Methods Design: randomised, double‐blind, parallel‐group, controlled trial
Participants Setting: urban paediatric emergency department in USA
 Assessed for eligibility: 2256
 Randomised: 31 hypertonic saline group (3% saline); 31 normal saline group
 Completed: 31 hypertonic saline group; 31 normal saline group
 Gender (male): 45.2%
 Age (mean ± SD): 7.2 ± 5.1 months in hypertonic saline group; 6.1 ± 3.6 months in normal saline group
Inclusion criteria: children aged 2 months up to 24 months presenting to the emergency department with acute bronchiolitis, defined as a first episode of wheezing associated with signs and symptoms of respiratory distress and upper respiratory infection, with RDAI score of 4 to 15 (moderate to severe)
Exclusion criteria: infants with a history of wheezing or asthma, bronchodilator therapy prior to the current illness, chronic lung or heart disease, critical illness, inability to receive nebulised medications, and infants with non–English‐speaking guardians
Interventions Intervention group: nebulised 3% hypertonic saline (4 mL)
Control group: nebulised 0.9% normal saline (4 mL)
Treatment delivered using a jet nebuliser with an oxygen flow rate of 8 L/min.

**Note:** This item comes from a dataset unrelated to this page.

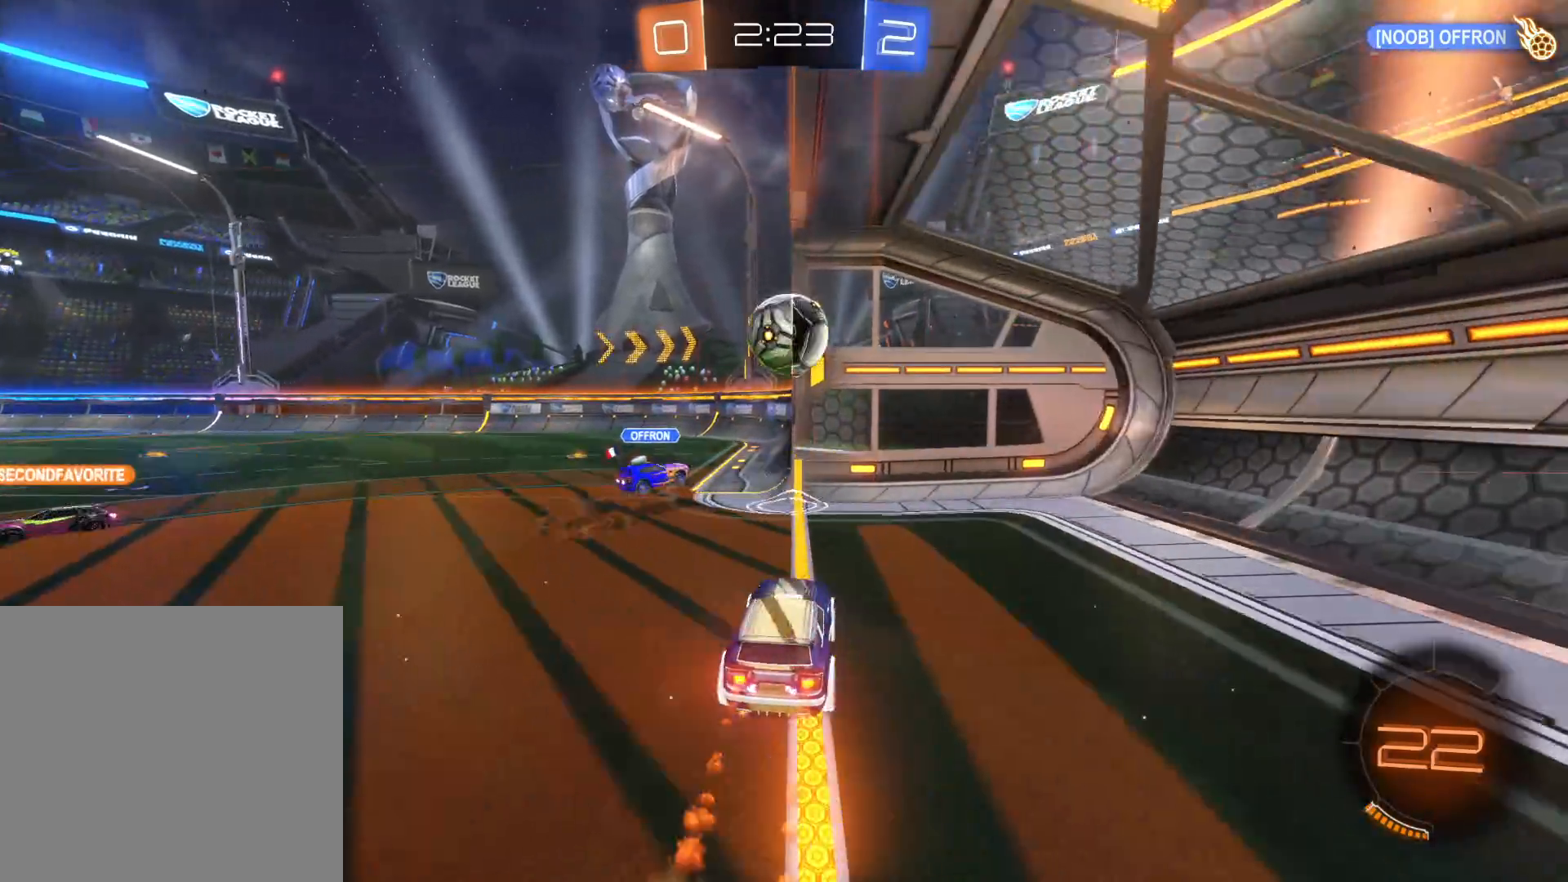
{"buttons": ["CIRCLE", "L1", "R2"], "left_stick": "up", "right_stick": "center", "events": [[133, "left_stick", "right"], [200, "L1", "down"], [200, "left_stick", "up-right"], [216, "CIRCLE", "up"], [216, "CROSS", "up"], [283, "CIRCLE", "down"], [300, "CROSS", "down"], [383, "left_stick", "up"], [416, "CROSS", "up"]]}
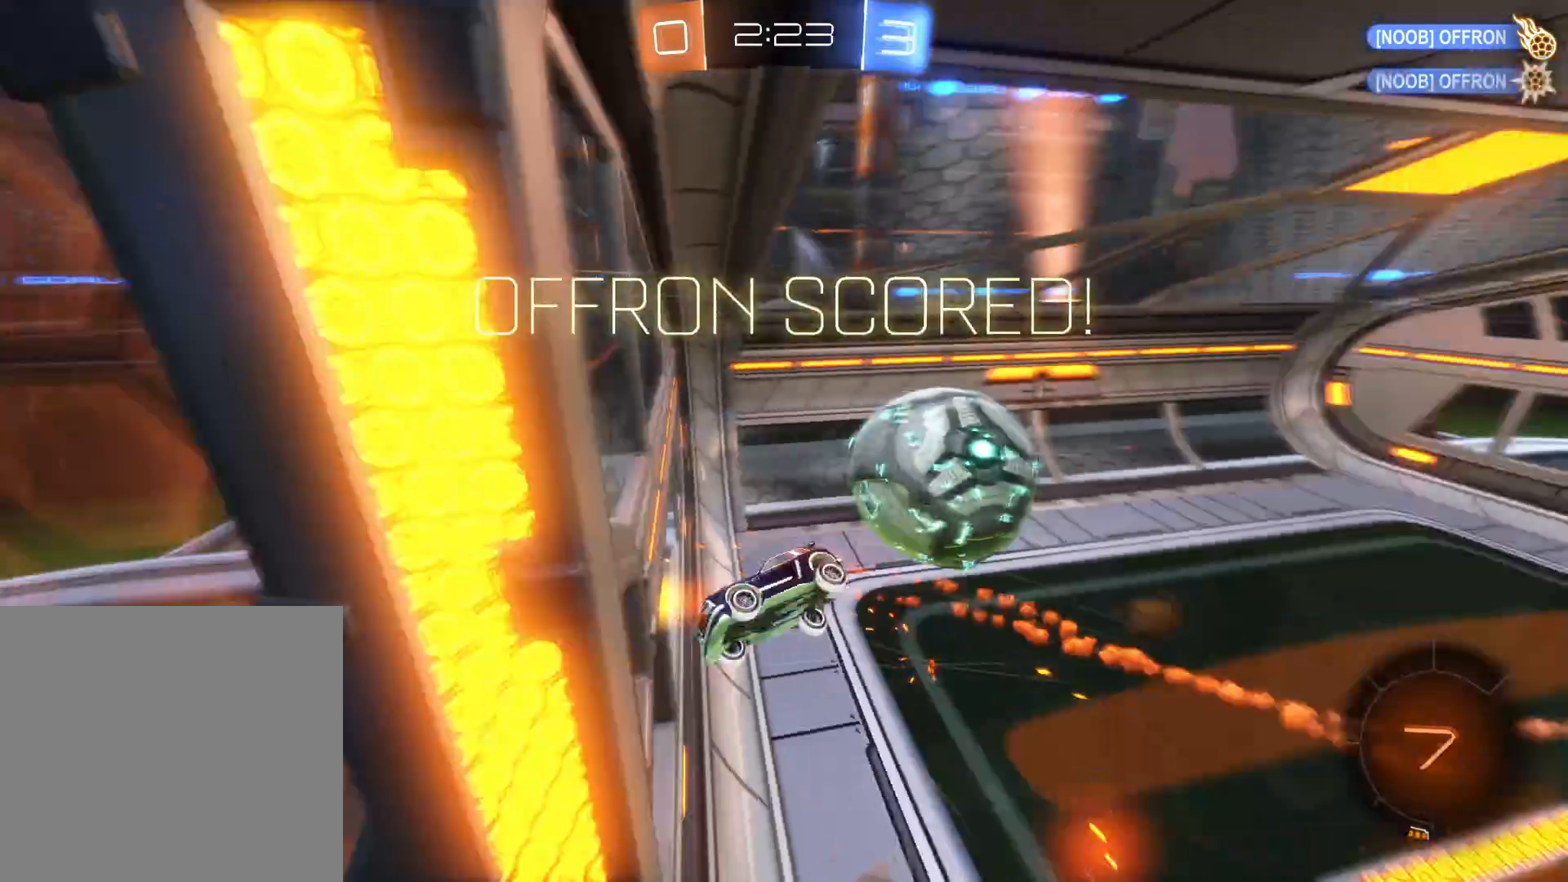
{"buttons": [], "left_stick": "center", "right_stick": "center", "events": [[33, "CIRCLE", "up"], [100, "L1", "up"], [100, "left_stick", "up-right"], [250, "R2", "up"], [483, "left_stick", "center"]]}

Study medication was given within 90 minutes after albuterol administration.
Outcomes

  • Respiratory assessment change score (RACS)

  • Heart rate

  • Respiratory rate

  • Oxygen saturation

  • Rate of hospitalisation

  • Physician clinical impression (i.e. overall rating of clinical severity, categorised as mild, moderate, or severe)

  • Parental perception of improvement in breathing and feeding (i.e. improved, worse, or unchanged)

  • Adverse events
Notes Virological identification not available.
Risk of bias
Bias Authors' judgement Support for judgement
Random sequence generation (selection bias) Low risk Computer‐generated random permuted block randomisation
Allocation concealment (selection bias) Low risk The investigational pharmacy prepared the study medications, which were stored in sequentially numbered envelopes with blinded syringes labelled only with the study number.
Blinding (performance bias and detection bias) 
 All outcomes Low risk Double‐blind
Incomplete outcome data (attrition bias) 
 All outcomes Low risk No withdrawals reported.
Selective reporting (reporting bias) Low risk All predefined outcomes reported.
Other bias Low risk No other bias found.